There is no one right answer about whitespace. Sometimes you want whitespace-only nodes. Additionally, compiler options are awkward to work with. They essentially define multiple languages, and if you work with a large code base you have to keep track of which files are in which dialect of Scala.

Here's another approach which works with the above forces: have library routines that clean up XML in various ways. See the methods of scala.runtime.RichString for examples. There could just as well be a removeSpaceOnlyNodes. With this approach, the XML literals should give you a node that drops as little information as possible, and then you call the correct cleanup routine for your application if the default is not good enough.

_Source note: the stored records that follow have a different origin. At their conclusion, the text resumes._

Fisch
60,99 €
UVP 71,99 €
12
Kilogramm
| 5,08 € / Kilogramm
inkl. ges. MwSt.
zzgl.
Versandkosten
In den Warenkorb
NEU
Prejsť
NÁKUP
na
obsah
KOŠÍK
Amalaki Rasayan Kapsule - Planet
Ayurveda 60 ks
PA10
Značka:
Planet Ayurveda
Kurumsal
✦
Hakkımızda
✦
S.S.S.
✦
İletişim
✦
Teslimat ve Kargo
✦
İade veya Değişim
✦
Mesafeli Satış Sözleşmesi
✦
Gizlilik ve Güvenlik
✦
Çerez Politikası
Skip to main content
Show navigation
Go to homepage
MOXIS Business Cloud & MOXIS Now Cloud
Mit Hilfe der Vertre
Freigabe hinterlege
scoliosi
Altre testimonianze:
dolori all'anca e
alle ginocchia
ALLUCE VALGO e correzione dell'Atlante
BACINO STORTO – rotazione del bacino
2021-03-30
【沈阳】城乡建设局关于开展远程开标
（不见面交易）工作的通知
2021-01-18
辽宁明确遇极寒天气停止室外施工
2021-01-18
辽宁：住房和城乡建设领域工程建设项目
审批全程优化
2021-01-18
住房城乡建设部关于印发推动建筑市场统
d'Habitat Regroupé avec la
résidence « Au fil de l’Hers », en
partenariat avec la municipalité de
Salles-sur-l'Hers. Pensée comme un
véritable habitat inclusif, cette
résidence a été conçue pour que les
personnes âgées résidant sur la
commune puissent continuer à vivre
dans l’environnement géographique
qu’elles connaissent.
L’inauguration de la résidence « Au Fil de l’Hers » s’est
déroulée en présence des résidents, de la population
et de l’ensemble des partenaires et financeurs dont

Burak  edited on  2007-02-27 09:12:03.0
There is an "xml:space" kind of option we could support (in a cleverer way than how it is specified in XML) -- however this would also be implemented as a transformation of the XML at runtime.
Whitespace in XML hurts Scala programmers more than others, because we are used to structural equality "just working".
So here's a spec: if the node contains an attribute scala-xml:space="trim", then all nodes that are not marked scala-xml:space="default" will have their whitespace trimmed (all ws nodes disappear). We'd also have "collapse" which furthermore reduces all occurrences of ws(ws*) to a single space. This attribute only plays the role of a compiler directive and disappears after the whitespace handling.
Burak  edited on  2007-02-27 10:41:57.0
ok there is now a Utility.trim function that goes and kills whitespace... also within the text. I did not add any syntactic support (some XML attribute), seems too nonstandard.